管長が死んだときにぞろぞろ坊さんが名乗りをあげますね。血脈を遺言されたとか。お坊さんに徹するとそんな名乗りは上げませんね。本来はそんなものにはならないと断る。


自分の救済しか考えていないものは一生懸命努力はするが道心というものがない。慈悲心というものがない。道心とはいかされているという感謝の念。

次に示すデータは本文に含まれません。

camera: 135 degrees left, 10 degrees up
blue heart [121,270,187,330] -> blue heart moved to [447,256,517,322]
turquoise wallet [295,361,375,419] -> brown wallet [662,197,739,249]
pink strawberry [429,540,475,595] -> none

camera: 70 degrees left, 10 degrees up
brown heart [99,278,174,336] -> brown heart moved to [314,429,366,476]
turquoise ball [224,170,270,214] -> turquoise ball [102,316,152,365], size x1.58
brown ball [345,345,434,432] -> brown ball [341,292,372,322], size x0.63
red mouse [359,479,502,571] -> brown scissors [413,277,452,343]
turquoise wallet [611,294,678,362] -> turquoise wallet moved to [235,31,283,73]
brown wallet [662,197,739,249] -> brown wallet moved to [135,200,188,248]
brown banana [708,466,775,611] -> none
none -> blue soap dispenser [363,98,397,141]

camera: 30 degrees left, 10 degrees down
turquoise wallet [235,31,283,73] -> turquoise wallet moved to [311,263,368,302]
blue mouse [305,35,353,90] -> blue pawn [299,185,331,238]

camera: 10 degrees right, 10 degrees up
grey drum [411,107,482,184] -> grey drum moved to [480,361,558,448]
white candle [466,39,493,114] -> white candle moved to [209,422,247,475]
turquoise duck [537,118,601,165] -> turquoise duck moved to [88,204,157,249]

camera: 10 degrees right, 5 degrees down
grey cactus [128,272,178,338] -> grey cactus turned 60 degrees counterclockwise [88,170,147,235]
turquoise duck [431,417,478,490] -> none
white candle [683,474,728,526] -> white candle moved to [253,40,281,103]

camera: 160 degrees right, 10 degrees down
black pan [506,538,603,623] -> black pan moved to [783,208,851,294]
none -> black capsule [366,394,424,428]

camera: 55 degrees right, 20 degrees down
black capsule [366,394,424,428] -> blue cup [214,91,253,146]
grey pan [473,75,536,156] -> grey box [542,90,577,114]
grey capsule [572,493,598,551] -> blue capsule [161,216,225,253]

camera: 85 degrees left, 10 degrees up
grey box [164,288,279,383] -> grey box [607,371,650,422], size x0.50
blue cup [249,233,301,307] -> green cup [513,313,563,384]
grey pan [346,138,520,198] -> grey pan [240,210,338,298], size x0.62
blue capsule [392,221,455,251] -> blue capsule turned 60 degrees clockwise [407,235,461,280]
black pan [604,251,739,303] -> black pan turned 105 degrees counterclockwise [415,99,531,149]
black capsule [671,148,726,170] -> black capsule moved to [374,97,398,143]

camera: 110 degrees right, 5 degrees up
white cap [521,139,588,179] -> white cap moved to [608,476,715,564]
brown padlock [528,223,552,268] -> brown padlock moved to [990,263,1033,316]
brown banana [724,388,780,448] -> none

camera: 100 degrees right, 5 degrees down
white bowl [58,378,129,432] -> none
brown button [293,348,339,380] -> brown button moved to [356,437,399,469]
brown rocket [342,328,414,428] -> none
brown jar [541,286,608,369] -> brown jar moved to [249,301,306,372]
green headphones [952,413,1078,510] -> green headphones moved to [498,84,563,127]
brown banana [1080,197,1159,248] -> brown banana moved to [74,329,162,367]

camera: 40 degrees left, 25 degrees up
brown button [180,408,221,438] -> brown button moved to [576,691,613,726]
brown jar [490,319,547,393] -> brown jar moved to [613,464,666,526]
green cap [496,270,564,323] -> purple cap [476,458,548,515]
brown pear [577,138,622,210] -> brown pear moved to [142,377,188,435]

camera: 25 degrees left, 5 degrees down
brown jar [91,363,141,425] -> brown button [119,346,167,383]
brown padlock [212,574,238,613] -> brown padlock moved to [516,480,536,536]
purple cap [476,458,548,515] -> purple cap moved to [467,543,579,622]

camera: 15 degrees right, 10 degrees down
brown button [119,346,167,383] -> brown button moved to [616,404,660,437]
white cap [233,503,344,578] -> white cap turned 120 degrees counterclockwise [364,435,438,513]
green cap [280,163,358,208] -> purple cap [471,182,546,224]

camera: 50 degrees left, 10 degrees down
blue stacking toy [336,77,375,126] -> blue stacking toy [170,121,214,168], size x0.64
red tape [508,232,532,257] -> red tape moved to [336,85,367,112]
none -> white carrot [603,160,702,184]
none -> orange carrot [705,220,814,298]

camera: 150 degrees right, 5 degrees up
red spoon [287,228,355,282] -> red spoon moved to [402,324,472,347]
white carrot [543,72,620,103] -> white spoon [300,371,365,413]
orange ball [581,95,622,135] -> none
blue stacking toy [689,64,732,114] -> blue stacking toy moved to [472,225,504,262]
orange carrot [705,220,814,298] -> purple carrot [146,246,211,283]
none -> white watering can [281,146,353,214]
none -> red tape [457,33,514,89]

聡明にして知恵をもたない。いかされている感謝の念がない。


お経のことばの解釈ばかりして何を言おうとしているのがわからない。例えば色即是空をいくら勉強しても空とは何ぞや、生かされているのは空から始まるということがわからなければなんにもならない。


みるものきくものすべて法華経とならねば。

死ぬと朝比奈老師に導師 奥さんがカソリック 導師のあとで「カソリックなんかは」「いわない方がいいとおもいます」「そうかそうか 親切にありがとう」「またやっちゃった」朝比奈老師はカソリックも仏教だと思ってる。 


三好達治

冬の日

冬の日 しづかに泪なみだをながしぬ
泪をながせば
山のかたちさへ冴え冴えと澄み
空はさ青に
小さき雲の流れたり
音もなく
人はみなたつきのかたにいそしむを
われが上にも
よきいとなみのあれかしと
かくは願ひ
わが泪ひとりぬぐはれぬ
今は世に
おしなべて
いちじるしきものなく――


生まれてきたときに業をもっている。業はなかなか落とせない、引き算で落とす。日蓮上人は立派な人だったので自分の業をわかっていたらしい。前世で法華経の行者を迫害したらしい、この世で仇をなしている人を激しく攻撃する。殺されかけたり流罪されたり15年苦しんで、佐渡から帰って来た時にこれで業は償えると書いている。

わたしたちはそうはいかない。

正しいことをしていてもも苦しむときは業が償われている。

それがどうしても納得いかないとなれば引き算は完了しない。


欲界、色界、無色界の世界にあって欲を忘れたことをするとすれば仏知見に従っていることになる。

日蓮上人は自らを悪いもの、似非ものであるけれど法華経は素晴らしいので自分はすばらしいと。

親鸞上人は自らを凡愚といっている。


けちなひとほど立派な人が来てくれる。素晴らしい人をつかまえなければいけない。